Enfim, a legislação projetada não se apresenta como um monstro de opressão à família, inclusive se analisando sua Exposição de Motivos. Não lança mão do Direito Penal como instrumento primeiro, como ocorre em muitos casos e isso é uma grande virtude. Deixa o Direito Penal em seu lugar de “ultima ratio”. Apenas explicita algo que já era sabido e consabido, ou seja, que nossa ordem Constitucional e nossa legislação ordinária repudiam os castigos físicos imoderados, o tratamento cruel e degradante de qualquer ser humano, mas, em especial, das crianças e adolescentes. Nesse passo, propõe medidas profiláticas e preventivas mediante normas administrativas e civis, bem como um conjunto de esforços para o enfrentamento do problema da violência intrafamiliar.

◇ ◇ ◇ ◇ ◇ ◇ ◇

## TAREFAS PROPOSTAS
1. Repita, no trecho selecionado, tudo o que vai de "Enfim, a legislação" até "da violência intrafamiliar.".
2. Segundo o trecho selecionado, em que lugar a legislação projetada deixa o Direito Penal?

## DADOS REGISTRADOS

◇ ◇ ◇ ◇ ◇ ◇ ◇

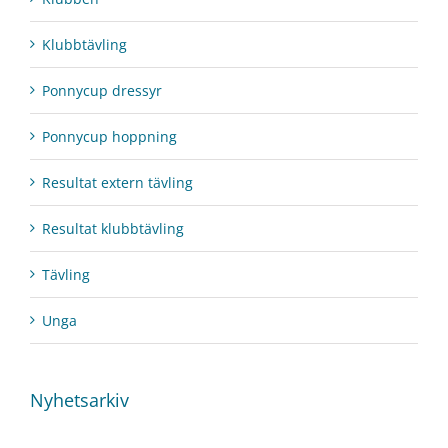
Klubbtävling
Ponnycup dressyr
Ponnycup hoppning
Resultat extern tävling
Resultat klubbtävling
Tävling
Unga
Nyhetsarkiv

◇ ◇ ◇ ◇ ◇ ◇ ◇

## RESPOSTAS POR ITEM
1.
Enfim, a legislação projetada não se apresenta como um monstro de opressão à família, inclusive se analisando sua Exposição de Motivos. Não lança mão do Direito Penal como instrumento primeiro, como ocorre em muitos casos e isso é uma grande virtude. Deixa o Direito Penal em seu lugar de “ultima ratio”. Apenas explicita algo que já era sabido e consabido, ou seja, que nossa ordem Constitucional e nossa legislação ordinária repudiam os castigos físicos imoderados, o tratamento cruel e degradante de qualquer ser humano, mas, em especial, das crianças e adolescentes. Nesse passo, propõe medidas profiláticas e preventivas mediante normas administrativas e civis, bem como um conjunto de esforços para o enfrentamento do problema da violência intrafamiliar.

2. Em seu lugar de “ultima ratio”.